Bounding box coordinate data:
++++++++

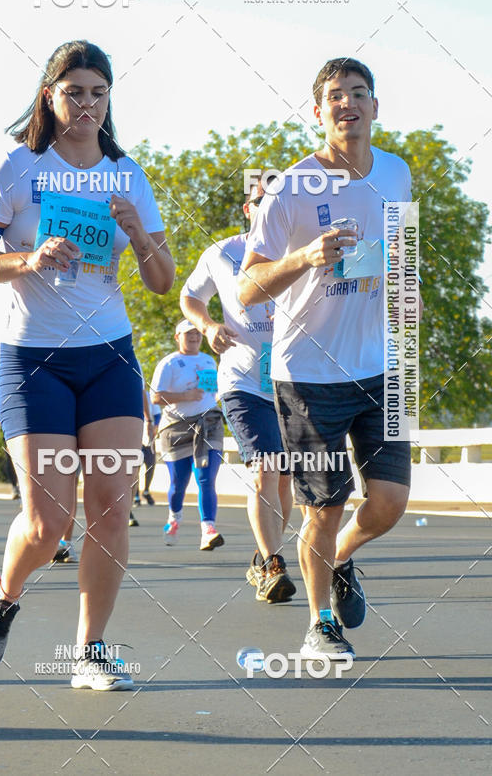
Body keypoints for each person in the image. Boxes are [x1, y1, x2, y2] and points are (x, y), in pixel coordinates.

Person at [0, 40, 174, 690]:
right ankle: (4, 591)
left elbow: (163, 281)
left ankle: (91, 651)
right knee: (50, 520)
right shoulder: (15, 168)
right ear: (49, 96)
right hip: (35, 360)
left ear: (109, 101)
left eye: (98, 93)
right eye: (74, 90)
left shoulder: (127, 172)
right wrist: (26, 260)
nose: (86, 103)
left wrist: (139, 235)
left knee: (110, 506)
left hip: (109, 355)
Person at [239, 57, 420, 659]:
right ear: (318, 112)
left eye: (359, 94)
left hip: (384, 366)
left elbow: (397, 252)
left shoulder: (395, 174)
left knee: (390, 502)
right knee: (325, 504)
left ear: (375, 107)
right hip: (309, 373)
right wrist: (305, 258)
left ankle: (341, 559)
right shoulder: (287, 188)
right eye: (335, 96)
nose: (348, 104)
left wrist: (405, 288)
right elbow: (246, 287)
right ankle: (321, 625)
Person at [180, 182, 296, 603]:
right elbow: (189, 296)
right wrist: (208, 326)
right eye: (263, 204)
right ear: (249, 209)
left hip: (292, 380)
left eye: (278, 204)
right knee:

++++++++

Reproduce the data above in full, exactly as it is, with the pictures left out.

Body keypoints for each person in the image. Boxes are [x1, y1, x2, y2] and points are (x, y), in pixel coordinates.

Person at [0, 40, 174, 690]:
right ankle: (4, 591)
left elbow: (163, 281)
left ankle: (91, 651)
right knee: (50, 520)
right shoulder: (15, 168)
right ear: (49, 96)
right hip: (35, 360)
left ear: (109, 101)
left eye: (98, 93)
right eye: (74, 90)
left shoulder: (127, 172)
right wrist: (26, 260)
nose: (86, 103)
left wrist: (139, 235)
left knee: (110, 506)
left hip: (109, 355)
Person at [239, 57, 420, 659]:
right ear: (318, 112)
left eye: (359, 94)
left hip: (384, 366)
left elbow: (397, 252)
left shoulder: (395, 174)
left knee: (390, 502)
right knee: (325, 504)
left ear: (375, 107)
right hip: (309, 373)
right wrist: (305, 258)
left ankle: (341, 559)
right shoulder: (287, 188)
right eye: (335, 96)
nose: (348, 104)
left wrist: (405, 288)
right elbow: (246, 287)
right ankle: (321, 625)
Person at [180, 182, 296, 603]:
right elbow: (189, 296)
right wrist: (208, 326)
right eye: (263, 204)
right ear: (249, 209)
left hip: (292, 380)
left eye: (278, 204)
right knee:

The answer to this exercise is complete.